Sub-question: To what degree are the current cost prices of coal- and wind energy generation in the Netherlands sustainable?
2. Theoretical Background
In this section first there will be a short definition about what constitutes sustainability and how it is applied in the energy market. Secondly, the role TCA could play in the energy market will be discussed. Thirdly, the labeling of the energy as whether being sustainable will be discussed.
Finally, different theories will be discussed and interlinked relations will be explained in order to build a conceptual model.
2.1. Definition Sustainability
In literature, over 300 definitions can be found for sustainability (Ehrenfeld, 2008). But there is not just one standard definition of sustainability. It shows that there is a lot of discussion going on in the world on what constitutes sustainability. According to Brundtland et al (1987)
Sustainability can be regarded as the ability to meet the needs of the present without
compromising the ability of future generations to meet their own needs. Unerman et al (2007) stated that sustainability accounting and accountability may become a powerful tool in
management, planning, controlling and accountability for the social and environmental impacts of an organization. Companies find it difficult to add sustainability to their operations, because people do not completely understand the concept of sustainability (Russell, et al, 2017).
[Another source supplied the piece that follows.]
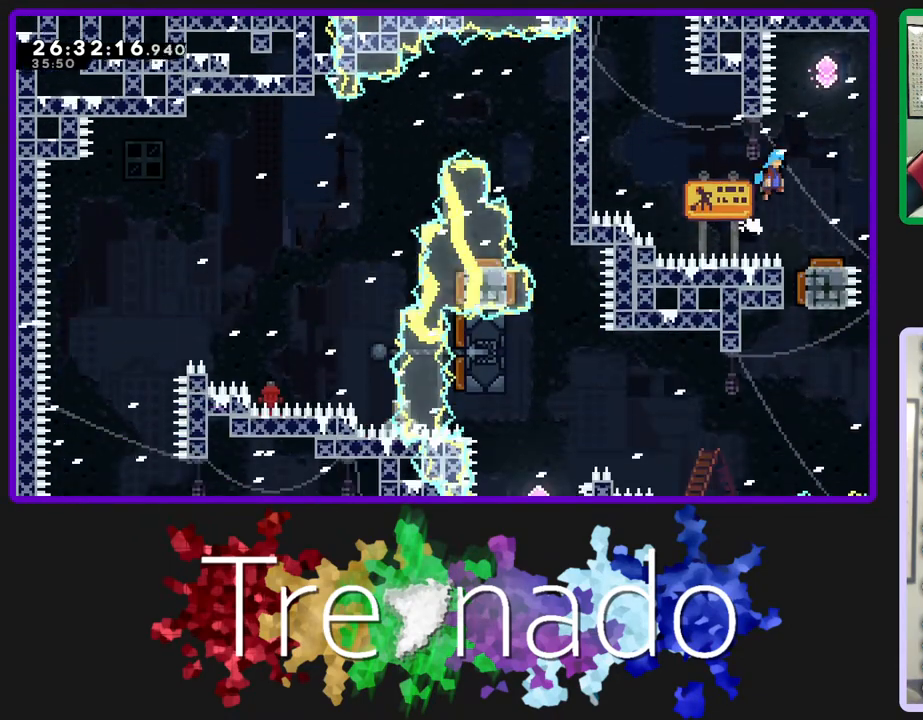
{"buttons": ["A"], "left_stick": "center", "right_stick": "center", "events": []}
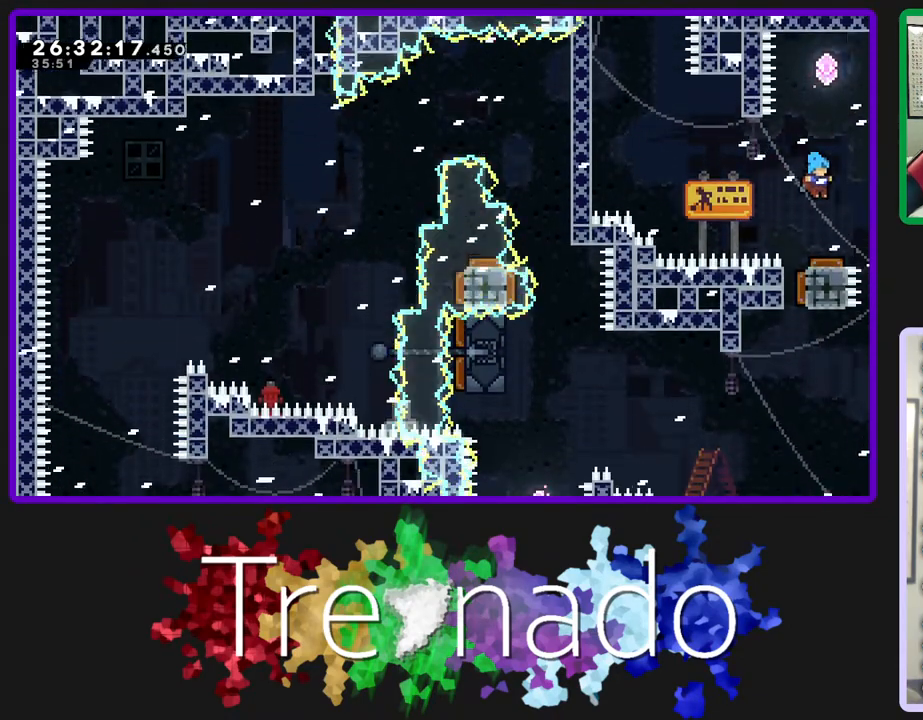
{"buttons": ["A"], "left_stick": "center", "right_stick": "center", "events": []}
Therefore, companies are looking for frameworks to make the concept of sustainability
operational (Spangenberg, 2011). However, the development of sustainability accounting practice is not straightforward (Bebbington & Larrinaga, 2014). Some researches see sustainability as long term shareholder value creation, where social and environmental issues are considered to be risks and opportunities (RobescoSAM, 2015; Ihlen, 2015). It reflects the survival and the
development of an organization (Clifton & Amran, 2011). This perspective is a reductionistic way of perceiving reality, where social and environmental issues are considered as being separate from the core business. The assumption is that social and environmental engagement is causally related to economic results (Gao & Bansal, 2013). Other researches see an organization as a social artifact whereby sustainability is a requirement. An organization should thereby create positive impacts on areas which are essential for society and environment (Zgrzywa-Ziemak, 2018). An organization should contribute towards healthy and livable societies and preservation of the environment (Zgrzywa-Ziemak, 2018). Here, social and environmental concerns are intrinsically integrated in the core business. The three dimensions of sustainability, environment, social and economic, should be regarded as a dynamic interdependence (Zgrzywa-Ziemak, 2018).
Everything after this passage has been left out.